> [PAGE]:
>> Start
June 27, 1995|WILLIAM D. MONTALBANO | TIMES STAFF WRITER

ROME — An irreverent thought occurs to Rosella Siligato as she walks through the galleries.

"If you stroll quickly past the paintings," she observes, "it almost seems as if they were stiff Italians."

Not quite. Siligato presides over a landmark exhibition of 16th-Century paintings by Flemish artists at Rome's downtown exposition center.

Like artists and intellectuals before them--and since--painters from the Low Countries came to Rome during the Renaissance to examine the ruins of a bygone empire. The Flemish, happily, learned from the past, but also discovered a vibrant new world of art.

"They came to see the old in Rome and found the new--Michelangelo and Raphael," said Siligato, an art historian.

The combination of Roman ruins and artistic revolution triggered a lasting transfer of technology and technique, which marks the history of Baroque art.

The exhibition here, "The Flemish in Rome," displays about 200 works by Flemish artists between 1508 and 1608, a century in which both Rome and northern European painting underwent dramatic changes.

The show opens with a close-detailed triptych that is purely Flemish. It closes a century later with the fleshy sensuality of the Baroque master Rubens, who personifies the ultimate fusion of the Flemish style with the high Italian Renaissance.
>> End
> [ENTRIES SUPPLIED]:
>> Start
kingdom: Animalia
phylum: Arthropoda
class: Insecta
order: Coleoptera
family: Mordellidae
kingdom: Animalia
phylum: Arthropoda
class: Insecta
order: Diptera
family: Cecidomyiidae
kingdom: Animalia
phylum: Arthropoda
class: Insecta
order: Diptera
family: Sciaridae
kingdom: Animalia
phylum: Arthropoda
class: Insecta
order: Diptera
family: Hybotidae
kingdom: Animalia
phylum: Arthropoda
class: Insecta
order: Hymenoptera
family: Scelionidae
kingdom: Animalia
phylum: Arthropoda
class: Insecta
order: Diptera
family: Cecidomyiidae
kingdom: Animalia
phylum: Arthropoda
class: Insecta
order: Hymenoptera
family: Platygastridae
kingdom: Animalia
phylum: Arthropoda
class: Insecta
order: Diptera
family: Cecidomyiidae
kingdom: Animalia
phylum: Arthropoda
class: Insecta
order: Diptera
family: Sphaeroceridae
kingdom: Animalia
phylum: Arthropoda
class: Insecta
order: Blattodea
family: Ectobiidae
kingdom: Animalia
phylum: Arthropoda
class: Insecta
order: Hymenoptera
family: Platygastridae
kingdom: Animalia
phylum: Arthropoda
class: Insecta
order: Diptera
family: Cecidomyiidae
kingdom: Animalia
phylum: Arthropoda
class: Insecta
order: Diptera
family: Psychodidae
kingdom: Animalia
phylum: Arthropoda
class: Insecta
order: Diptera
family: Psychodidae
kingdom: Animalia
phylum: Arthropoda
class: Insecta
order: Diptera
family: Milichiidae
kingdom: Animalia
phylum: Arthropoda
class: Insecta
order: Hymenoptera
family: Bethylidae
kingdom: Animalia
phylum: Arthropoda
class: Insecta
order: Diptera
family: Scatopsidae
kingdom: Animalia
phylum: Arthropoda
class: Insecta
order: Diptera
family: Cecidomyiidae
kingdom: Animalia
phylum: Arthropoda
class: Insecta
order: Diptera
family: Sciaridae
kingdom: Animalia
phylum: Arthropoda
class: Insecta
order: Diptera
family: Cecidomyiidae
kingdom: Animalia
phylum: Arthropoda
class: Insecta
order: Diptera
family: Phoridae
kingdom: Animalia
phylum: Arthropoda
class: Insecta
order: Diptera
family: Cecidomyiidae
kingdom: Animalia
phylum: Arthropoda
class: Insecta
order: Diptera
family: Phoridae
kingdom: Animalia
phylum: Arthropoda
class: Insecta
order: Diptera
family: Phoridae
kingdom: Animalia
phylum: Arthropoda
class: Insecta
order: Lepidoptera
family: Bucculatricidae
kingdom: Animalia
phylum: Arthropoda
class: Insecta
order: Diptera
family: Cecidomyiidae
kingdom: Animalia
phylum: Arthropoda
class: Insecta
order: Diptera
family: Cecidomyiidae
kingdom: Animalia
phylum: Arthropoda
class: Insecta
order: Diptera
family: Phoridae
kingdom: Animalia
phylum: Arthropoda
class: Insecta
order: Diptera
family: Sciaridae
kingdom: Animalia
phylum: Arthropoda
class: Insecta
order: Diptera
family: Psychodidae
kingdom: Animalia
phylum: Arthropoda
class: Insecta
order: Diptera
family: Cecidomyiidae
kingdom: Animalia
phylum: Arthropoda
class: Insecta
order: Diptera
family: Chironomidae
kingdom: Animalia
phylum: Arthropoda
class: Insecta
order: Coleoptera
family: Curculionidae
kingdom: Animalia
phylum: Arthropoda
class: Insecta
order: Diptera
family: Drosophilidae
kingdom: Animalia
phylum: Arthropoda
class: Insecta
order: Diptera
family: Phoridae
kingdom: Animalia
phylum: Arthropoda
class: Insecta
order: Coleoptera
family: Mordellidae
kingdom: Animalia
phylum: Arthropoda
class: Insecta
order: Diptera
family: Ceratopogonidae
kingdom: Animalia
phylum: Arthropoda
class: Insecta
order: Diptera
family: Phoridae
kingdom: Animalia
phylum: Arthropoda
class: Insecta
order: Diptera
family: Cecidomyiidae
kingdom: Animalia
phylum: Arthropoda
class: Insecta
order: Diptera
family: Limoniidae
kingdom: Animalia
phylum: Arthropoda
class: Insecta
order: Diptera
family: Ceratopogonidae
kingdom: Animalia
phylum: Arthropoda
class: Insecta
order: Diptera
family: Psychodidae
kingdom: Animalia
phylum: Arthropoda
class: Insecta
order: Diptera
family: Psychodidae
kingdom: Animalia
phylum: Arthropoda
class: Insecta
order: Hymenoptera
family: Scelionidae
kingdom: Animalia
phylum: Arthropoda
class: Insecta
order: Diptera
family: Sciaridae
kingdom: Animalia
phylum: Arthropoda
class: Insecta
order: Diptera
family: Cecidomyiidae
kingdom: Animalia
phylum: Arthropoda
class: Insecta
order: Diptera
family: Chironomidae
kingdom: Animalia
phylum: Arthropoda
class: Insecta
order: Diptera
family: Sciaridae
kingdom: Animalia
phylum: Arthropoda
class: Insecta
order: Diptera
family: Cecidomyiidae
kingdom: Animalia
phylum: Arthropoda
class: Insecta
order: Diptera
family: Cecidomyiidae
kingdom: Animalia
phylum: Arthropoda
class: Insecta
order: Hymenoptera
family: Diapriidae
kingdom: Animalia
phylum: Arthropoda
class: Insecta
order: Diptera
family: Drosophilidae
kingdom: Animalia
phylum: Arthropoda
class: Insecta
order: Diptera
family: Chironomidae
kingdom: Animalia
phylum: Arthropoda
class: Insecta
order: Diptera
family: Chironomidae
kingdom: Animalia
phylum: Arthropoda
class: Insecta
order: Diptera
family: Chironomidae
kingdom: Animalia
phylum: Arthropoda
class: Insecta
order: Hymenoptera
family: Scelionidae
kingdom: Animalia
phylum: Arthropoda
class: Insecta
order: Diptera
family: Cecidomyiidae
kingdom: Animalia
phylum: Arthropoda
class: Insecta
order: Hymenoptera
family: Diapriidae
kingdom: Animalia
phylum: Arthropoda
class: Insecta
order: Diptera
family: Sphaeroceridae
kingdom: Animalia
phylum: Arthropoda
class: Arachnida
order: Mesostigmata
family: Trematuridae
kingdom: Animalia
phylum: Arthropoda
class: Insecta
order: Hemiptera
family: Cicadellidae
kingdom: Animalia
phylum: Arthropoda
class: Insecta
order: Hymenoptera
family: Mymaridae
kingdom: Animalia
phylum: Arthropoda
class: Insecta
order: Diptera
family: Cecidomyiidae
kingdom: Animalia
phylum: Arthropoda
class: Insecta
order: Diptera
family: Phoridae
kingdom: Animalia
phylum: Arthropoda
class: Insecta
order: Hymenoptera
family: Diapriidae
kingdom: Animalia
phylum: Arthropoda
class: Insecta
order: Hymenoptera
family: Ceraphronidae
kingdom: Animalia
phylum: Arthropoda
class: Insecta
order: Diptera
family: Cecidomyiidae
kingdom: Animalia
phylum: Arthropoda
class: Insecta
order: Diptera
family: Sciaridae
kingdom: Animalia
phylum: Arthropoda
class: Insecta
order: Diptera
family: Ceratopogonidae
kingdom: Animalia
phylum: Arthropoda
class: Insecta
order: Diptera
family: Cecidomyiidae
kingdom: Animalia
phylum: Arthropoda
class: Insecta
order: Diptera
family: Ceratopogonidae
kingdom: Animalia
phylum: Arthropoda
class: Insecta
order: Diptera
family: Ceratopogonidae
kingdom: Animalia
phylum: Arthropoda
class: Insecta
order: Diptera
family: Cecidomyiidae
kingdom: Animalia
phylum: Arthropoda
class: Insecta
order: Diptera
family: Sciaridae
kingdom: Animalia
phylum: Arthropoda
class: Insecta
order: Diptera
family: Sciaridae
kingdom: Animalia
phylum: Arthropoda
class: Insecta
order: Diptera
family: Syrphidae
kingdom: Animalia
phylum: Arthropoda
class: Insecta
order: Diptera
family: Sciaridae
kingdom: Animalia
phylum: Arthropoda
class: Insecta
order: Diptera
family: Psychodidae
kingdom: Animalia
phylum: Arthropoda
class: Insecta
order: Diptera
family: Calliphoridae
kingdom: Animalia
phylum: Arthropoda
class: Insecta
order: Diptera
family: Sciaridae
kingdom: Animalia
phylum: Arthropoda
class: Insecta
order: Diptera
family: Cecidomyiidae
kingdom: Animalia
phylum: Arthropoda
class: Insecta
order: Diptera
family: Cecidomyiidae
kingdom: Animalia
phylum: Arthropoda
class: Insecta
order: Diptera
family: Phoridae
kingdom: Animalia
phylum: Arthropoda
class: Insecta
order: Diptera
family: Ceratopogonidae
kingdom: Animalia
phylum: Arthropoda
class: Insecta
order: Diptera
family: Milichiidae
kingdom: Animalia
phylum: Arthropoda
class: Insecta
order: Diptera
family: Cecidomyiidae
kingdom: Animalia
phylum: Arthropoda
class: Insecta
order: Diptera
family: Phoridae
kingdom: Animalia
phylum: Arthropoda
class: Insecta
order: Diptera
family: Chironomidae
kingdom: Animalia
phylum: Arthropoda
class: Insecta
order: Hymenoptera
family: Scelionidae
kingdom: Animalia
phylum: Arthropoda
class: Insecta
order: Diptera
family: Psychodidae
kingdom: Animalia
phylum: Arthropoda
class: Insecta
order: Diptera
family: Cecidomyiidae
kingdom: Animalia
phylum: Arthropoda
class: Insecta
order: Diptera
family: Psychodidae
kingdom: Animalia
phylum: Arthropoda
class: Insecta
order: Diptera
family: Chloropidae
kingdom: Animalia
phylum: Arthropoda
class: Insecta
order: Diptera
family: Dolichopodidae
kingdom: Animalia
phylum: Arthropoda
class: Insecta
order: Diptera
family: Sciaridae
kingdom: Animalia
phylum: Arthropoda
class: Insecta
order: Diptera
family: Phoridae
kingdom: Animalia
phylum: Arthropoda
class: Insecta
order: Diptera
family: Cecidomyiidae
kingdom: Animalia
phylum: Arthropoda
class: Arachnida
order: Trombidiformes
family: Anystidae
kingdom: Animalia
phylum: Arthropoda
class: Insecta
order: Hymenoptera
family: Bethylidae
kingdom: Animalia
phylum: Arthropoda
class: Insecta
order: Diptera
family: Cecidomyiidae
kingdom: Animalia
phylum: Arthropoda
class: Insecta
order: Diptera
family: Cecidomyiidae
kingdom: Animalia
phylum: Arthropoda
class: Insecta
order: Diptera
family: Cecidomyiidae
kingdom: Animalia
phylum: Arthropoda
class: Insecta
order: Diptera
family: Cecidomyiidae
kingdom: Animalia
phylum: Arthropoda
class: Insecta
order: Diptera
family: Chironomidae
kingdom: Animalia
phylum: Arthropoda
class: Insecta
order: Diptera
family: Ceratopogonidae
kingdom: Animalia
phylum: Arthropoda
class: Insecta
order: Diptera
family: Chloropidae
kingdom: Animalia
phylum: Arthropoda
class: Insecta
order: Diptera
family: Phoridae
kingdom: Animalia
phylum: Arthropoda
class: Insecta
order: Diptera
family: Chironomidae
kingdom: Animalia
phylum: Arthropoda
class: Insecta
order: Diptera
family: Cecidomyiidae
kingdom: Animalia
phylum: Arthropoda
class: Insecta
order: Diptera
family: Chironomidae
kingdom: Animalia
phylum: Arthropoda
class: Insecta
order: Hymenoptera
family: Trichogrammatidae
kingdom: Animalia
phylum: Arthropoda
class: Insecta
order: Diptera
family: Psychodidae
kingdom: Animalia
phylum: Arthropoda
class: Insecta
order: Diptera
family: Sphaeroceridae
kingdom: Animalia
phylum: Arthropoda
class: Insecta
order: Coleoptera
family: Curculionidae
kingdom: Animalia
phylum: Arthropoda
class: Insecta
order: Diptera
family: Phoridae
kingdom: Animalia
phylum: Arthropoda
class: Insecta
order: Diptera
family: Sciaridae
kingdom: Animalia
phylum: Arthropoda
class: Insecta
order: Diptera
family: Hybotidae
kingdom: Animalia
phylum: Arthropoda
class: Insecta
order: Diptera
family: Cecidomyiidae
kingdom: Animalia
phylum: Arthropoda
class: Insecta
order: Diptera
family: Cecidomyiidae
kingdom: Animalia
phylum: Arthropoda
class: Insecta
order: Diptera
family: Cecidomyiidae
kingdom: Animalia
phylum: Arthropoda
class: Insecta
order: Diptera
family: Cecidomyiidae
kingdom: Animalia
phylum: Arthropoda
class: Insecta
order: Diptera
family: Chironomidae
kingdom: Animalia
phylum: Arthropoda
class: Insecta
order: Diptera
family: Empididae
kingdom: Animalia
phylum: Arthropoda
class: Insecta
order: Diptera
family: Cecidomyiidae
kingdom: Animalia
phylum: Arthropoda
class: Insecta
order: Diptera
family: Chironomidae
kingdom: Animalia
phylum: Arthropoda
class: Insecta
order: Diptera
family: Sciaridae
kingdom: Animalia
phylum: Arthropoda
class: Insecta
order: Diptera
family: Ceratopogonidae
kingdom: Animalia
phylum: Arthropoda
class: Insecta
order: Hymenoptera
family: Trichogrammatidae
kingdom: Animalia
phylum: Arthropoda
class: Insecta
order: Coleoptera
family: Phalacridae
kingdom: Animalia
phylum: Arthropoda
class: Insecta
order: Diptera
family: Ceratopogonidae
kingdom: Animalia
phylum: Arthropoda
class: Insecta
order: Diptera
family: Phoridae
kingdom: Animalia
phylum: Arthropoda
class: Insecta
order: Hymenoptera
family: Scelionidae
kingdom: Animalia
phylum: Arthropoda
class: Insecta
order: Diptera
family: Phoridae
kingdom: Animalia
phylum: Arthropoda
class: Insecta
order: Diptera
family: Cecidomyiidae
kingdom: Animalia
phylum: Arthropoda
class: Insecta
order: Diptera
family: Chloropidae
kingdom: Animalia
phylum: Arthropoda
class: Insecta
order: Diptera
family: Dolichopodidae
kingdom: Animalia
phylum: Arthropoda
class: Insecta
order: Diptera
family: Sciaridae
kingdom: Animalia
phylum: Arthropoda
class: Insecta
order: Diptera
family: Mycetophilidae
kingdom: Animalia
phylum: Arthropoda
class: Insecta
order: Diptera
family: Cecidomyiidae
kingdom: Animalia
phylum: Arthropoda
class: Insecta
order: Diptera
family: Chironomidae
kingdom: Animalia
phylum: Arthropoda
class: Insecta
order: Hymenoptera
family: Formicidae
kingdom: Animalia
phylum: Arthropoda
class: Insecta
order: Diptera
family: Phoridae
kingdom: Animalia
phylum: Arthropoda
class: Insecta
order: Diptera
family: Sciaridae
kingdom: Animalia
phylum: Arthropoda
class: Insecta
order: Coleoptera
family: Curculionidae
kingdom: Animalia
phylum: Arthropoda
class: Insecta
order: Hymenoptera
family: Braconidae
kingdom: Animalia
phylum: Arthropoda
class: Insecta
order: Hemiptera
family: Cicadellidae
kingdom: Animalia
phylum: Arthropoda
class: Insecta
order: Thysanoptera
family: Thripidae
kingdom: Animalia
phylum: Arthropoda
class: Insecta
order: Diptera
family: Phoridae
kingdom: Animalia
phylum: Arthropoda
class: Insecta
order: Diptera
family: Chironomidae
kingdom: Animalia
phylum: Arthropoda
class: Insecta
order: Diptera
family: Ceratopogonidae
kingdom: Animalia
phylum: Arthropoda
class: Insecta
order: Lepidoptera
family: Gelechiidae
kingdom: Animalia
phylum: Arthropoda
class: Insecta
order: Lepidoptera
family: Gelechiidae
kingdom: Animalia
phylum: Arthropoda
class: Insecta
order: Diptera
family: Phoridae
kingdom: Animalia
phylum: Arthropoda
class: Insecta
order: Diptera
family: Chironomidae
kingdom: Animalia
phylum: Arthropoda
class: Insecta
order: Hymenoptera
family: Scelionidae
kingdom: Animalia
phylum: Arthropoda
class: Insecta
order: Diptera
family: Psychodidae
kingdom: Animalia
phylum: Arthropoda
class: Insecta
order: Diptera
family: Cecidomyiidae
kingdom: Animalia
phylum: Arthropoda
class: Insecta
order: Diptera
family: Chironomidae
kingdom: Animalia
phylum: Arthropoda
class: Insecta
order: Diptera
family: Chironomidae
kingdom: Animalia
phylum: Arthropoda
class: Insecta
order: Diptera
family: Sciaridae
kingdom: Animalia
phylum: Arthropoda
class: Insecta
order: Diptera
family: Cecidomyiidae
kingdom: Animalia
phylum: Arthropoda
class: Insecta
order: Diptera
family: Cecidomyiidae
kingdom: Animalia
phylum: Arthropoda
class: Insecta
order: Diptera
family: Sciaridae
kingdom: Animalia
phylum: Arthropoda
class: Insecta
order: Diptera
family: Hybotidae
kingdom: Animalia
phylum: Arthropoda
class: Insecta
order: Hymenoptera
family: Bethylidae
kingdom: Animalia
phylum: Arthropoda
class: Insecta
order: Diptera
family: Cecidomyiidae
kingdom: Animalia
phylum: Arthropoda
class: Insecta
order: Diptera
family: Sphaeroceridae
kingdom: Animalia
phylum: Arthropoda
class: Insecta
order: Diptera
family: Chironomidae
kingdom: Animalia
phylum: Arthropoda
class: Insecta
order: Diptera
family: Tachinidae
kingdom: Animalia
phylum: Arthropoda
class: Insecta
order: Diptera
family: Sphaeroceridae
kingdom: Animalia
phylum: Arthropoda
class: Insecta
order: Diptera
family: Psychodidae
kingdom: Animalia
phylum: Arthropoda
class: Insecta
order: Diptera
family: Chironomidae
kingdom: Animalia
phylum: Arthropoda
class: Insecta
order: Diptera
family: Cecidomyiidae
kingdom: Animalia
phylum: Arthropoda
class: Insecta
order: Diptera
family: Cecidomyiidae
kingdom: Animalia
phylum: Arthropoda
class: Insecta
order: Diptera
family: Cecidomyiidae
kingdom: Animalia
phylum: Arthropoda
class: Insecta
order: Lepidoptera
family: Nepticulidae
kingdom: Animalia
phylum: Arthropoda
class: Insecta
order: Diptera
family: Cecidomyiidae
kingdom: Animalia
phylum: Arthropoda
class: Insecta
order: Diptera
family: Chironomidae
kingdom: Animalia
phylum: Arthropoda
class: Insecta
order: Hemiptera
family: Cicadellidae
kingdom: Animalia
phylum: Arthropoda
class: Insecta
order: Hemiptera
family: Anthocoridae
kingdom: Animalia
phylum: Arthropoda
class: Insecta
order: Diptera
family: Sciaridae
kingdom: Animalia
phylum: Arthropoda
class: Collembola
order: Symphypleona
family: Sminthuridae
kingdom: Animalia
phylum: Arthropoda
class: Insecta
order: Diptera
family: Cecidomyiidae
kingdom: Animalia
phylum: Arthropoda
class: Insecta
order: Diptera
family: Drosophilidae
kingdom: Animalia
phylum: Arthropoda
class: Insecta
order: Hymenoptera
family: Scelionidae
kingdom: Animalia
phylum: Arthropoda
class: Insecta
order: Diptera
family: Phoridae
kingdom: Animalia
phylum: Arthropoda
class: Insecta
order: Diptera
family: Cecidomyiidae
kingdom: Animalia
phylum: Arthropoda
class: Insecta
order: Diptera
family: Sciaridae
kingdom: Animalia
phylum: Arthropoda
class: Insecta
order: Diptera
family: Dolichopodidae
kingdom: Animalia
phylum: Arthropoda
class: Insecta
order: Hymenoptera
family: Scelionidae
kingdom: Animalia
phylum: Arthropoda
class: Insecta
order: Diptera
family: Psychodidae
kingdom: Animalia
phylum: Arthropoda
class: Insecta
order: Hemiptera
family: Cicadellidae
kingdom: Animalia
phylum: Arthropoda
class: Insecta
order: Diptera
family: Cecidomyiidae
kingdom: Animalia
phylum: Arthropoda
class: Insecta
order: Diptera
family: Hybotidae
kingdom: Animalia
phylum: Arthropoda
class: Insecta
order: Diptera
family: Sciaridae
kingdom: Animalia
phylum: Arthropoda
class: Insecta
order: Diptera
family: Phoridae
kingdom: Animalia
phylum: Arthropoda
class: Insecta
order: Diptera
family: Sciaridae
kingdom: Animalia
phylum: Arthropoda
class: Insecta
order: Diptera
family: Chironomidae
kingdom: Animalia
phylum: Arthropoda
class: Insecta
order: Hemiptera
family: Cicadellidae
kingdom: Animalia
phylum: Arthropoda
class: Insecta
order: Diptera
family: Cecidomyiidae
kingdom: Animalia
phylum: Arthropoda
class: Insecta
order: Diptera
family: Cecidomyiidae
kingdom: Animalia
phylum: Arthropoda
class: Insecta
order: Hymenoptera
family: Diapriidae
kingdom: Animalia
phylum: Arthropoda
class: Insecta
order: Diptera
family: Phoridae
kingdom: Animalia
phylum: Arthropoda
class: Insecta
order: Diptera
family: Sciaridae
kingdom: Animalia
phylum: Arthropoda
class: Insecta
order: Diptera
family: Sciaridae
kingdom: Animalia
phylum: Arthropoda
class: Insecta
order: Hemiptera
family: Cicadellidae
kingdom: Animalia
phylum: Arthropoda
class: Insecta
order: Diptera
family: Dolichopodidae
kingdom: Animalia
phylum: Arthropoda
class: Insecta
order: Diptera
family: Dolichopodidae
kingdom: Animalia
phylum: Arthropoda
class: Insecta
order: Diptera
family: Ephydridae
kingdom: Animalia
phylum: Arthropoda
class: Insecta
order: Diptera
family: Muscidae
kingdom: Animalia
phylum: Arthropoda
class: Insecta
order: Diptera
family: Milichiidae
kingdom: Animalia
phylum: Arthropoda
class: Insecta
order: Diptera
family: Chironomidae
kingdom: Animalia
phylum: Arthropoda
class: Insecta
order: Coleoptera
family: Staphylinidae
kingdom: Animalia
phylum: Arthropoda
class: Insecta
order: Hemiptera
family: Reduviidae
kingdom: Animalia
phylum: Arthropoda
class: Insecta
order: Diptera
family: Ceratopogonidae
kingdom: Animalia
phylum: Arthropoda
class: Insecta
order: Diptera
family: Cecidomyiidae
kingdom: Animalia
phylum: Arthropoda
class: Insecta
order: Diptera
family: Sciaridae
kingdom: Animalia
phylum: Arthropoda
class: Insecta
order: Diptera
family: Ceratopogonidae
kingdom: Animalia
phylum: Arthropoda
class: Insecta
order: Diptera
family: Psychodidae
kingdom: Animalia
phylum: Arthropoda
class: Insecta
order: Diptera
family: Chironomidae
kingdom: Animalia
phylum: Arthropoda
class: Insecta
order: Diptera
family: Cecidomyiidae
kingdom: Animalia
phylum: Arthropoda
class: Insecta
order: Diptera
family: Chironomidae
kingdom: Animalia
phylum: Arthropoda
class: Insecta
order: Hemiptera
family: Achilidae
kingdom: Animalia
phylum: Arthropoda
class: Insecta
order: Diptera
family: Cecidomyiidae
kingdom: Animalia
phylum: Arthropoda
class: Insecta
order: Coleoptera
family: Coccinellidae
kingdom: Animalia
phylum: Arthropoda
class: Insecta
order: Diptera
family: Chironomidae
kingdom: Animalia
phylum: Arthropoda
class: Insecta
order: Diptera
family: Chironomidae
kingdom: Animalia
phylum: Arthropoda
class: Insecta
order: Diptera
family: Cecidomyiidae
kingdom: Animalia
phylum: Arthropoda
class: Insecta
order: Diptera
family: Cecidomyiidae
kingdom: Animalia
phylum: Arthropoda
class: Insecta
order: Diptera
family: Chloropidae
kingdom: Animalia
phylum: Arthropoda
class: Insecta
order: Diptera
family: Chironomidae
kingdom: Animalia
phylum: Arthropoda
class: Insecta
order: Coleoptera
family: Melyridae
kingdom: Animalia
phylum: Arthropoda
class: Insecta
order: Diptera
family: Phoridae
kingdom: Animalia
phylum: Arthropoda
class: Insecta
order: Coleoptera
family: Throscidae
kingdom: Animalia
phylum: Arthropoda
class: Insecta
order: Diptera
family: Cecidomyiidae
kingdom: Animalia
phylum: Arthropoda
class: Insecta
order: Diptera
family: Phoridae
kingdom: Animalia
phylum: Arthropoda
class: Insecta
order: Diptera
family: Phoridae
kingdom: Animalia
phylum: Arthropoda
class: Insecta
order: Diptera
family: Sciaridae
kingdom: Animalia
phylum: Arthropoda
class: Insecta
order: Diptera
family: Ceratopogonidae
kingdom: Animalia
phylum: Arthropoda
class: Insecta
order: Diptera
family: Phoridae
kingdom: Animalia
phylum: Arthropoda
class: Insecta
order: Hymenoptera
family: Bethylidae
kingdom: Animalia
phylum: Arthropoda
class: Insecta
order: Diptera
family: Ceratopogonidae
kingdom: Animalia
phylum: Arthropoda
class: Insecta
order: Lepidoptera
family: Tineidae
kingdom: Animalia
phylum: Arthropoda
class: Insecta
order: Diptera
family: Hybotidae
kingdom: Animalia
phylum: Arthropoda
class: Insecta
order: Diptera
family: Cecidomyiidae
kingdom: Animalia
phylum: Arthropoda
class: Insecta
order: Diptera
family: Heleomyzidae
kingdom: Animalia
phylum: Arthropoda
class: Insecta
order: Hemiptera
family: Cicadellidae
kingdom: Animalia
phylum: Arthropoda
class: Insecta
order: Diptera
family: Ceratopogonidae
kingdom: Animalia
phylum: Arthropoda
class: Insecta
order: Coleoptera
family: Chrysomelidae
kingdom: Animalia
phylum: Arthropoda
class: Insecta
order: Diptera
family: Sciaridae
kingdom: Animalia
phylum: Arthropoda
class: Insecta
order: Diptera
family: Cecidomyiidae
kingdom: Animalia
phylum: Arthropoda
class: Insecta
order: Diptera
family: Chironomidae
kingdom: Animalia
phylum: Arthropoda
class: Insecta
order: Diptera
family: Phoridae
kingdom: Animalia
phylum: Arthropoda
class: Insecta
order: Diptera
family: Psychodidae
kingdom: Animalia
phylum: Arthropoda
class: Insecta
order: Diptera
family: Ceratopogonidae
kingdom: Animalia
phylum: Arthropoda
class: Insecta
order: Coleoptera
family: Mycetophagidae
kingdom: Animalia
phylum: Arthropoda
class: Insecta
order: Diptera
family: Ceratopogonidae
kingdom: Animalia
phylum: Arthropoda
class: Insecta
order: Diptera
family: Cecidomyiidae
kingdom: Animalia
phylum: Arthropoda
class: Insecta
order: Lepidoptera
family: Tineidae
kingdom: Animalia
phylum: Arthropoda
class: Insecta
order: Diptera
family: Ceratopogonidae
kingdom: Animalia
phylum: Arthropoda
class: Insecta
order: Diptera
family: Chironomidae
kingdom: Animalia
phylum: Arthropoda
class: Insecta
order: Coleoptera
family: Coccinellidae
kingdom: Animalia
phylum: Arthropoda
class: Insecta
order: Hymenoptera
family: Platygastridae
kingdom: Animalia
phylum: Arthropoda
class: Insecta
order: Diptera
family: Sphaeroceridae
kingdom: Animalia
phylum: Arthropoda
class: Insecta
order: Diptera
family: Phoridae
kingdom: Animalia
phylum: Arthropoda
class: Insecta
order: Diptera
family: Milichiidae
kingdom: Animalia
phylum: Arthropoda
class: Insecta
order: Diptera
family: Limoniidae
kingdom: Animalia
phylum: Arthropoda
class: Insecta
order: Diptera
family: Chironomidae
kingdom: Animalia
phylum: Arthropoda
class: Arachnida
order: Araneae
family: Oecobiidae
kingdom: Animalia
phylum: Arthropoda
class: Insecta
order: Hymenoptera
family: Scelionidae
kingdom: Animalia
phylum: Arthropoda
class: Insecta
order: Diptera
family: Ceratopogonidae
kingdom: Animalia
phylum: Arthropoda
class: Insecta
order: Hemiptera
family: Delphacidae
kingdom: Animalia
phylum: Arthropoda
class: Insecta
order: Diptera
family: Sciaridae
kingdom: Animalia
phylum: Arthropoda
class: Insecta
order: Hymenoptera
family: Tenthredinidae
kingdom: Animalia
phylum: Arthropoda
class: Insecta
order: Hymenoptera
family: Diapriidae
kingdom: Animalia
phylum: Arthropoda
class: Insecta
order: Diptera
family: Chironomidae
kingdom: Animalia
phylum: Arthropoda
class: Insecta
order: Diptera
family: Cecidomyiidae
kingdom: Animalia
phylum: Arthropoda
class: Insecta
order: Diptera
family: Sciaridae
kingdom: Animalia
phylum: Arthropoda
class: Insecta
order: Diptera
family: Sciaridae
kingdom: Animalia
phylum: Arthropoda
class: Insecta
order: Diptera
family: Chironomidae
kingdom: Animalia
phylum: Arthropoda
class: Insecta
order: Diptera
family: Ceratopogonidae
>> End
> [DIRECTIONS FOR THIS TASK]: Please shorten the paragraph in the article on Flemish painters in Rome that begins "The exhibition here" to a single sentence that keeps its main facts.

> [TASK OUTPUT]: "The Flemish in Rome" shows about 200 works by Flemish artists from 1508 to 1608, a century of dramatic change for both Rome and northern European painting.